Thursday, February 12, 2004
A win at the Washington State Science and Engineering Fair last April has earned Kacee Jo Bootsma yet another opportunity to show off her inquiring mind.
The Sunnyside High School junior is presenting an abstract of her award-winning project, entitled "Reduction of Textile Pollution With Natural Products," to the American Association for the Advancement of Science (AAAS) at its national conference being held in Seattle, Feb. 11-14.
Bootsma was asked to take part in the Association's American Junior Academy of Science's (AJAS) poster program as a Washington State representative this past September.
While attending the junior academy, Bootsma will present a poster featuring the research and conclusions she made while examining dyes, fibers and pollution.
As a junior academy delegate, she will give both an oral and a poster presentation before a panel of national science leaders.

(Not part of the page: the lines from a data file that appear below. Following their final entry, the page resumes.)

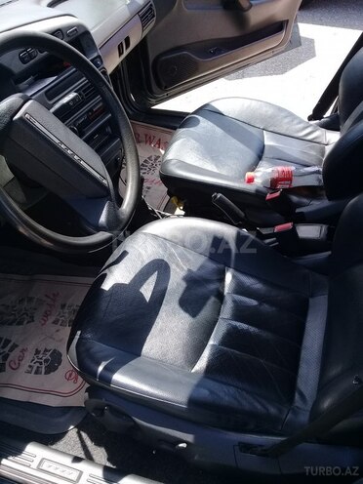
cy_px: 242
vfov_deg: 58.4
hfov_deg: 45.4
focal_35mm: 31
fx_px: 433
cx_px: 182
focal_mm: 3.3
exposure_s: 1/262
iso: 50
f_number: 2.2
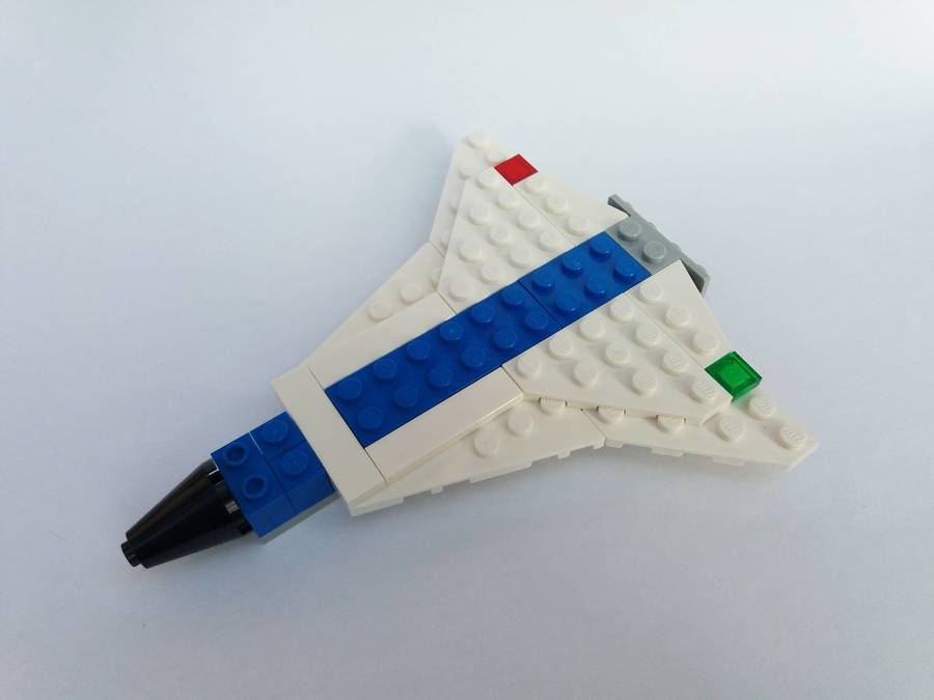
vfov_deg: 49.7
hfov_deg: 63.4
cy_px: 350
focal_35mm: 28
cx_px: 467
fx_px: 755
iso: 64
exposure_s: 1/1419
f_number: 1.9
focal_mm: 3.7
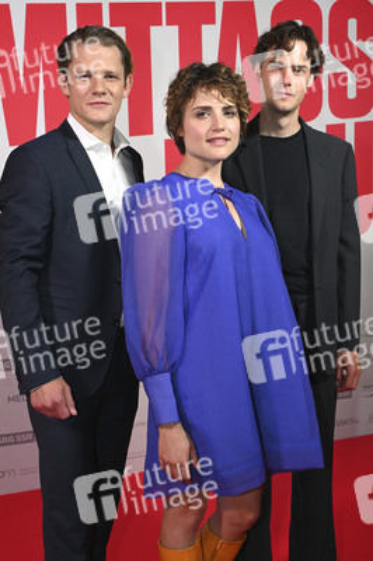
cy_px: 280
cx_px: 186
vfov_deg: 51.9
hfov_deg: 35.9
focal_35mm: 37
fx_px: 576
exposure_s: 1/200
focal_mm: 37
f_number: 7.1
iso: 2000
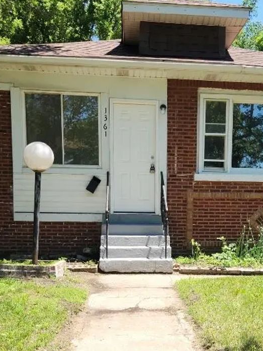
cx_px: 181
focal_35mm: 45
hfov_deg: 31.8
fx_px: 456
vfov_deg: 41.1
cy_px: 253
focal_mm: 5.4
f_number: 1.8
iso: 50
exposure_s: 1/667
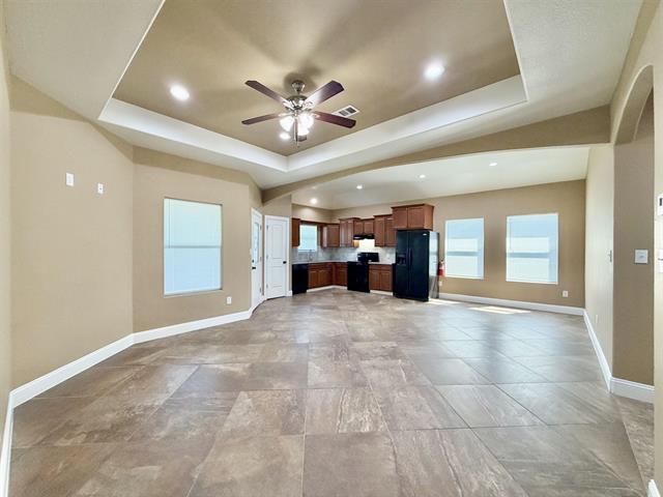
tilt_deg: -0.5
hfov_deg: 102.1
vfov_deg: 85.7
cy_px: 248
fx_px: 268
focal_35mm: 14
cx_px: 332
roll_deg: +0.1
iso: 320
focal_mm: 2.22
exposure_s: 1/120
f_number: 2.2
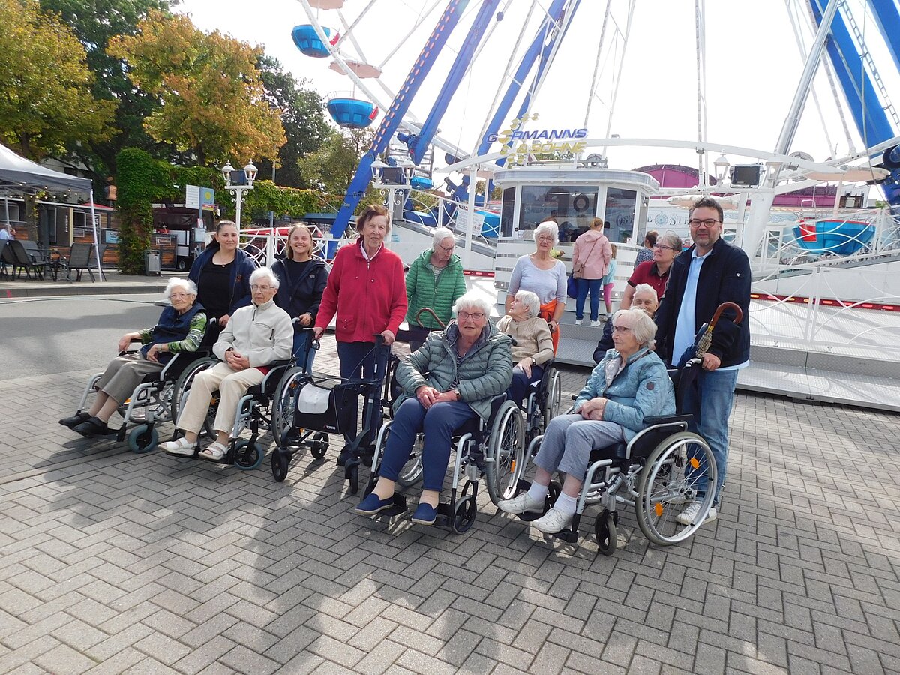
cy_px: 338
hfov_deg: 73.9
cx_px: 450
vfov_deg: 58.9
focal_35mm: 23
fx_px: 598
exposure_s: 1/800
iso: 125
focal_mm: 4
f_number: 3
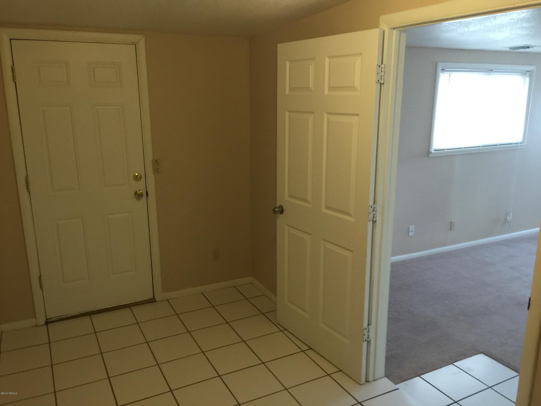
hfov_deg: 61.7
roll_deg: +0.8
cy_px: 203
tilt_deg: -14.2
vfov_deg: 48.2
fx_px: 453
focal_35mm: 29
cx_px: 270
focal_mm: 4.15
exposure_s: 1/15
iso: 100
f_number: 2.2
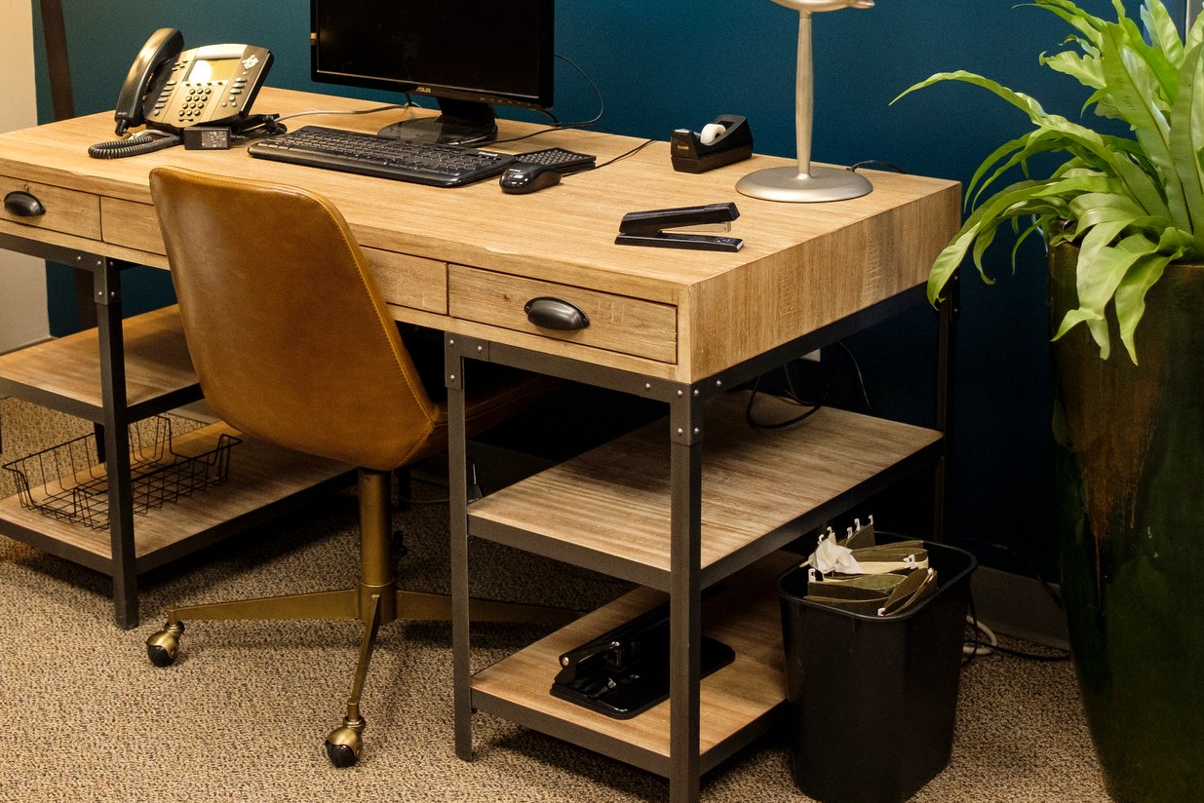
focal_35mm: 68
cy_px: 83
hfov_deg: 29.5
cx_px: 412
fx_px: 2275
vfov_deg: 19.7
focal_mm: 23
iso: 1600
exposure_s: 1/210
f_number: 2.8
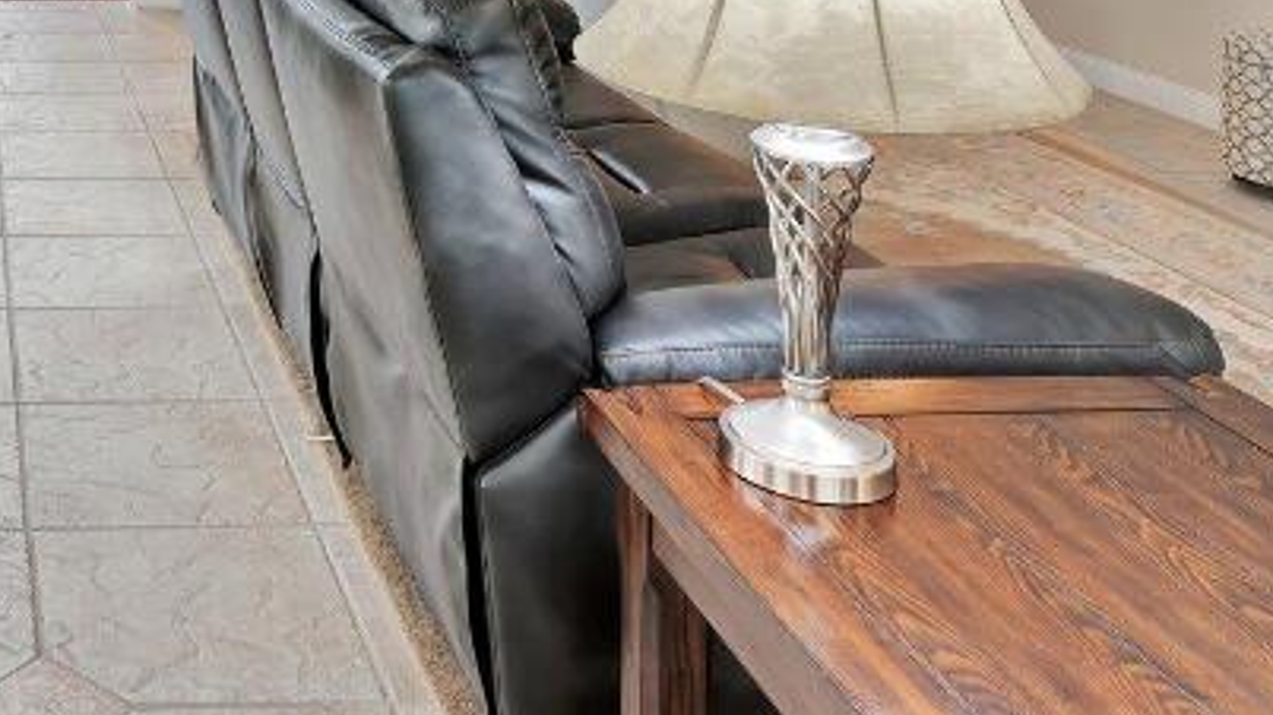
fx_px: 1620
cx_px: -6
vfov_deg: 21.4
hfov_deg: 38.1
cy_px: -320
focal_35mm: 48
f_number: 5.6
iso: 100
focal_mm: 16
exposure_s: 1/2.5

Her abstracts will be also be included in the 2003 National AAAS Directory Proceedings and Handbook.
Bootsma's state championship science project earned her a trip to the International Science and Engineering Fair held in Cleveland, Ohio last May. In addition, she was the winner of a Stockholm Junior Water Prize last spring, an honor which earned her a trip to Dallas, Texas.
With more than 138,000 members and 275 affiliated societies, AAAS serves as an authoritative source for information on the latest developments in science, and bridges gaps among scientists, policy-makers and the public to advance science and science education.
The group's AJAS is the only national honor society exclusively for high school scientific researchers. Membership is offered to the winners of statewide youth competitions.
As an AJAS delegate, Bootsma is among an elite group of teens, selected by scientists from their state or regional scientific organizations and academies to participate in the academy programs.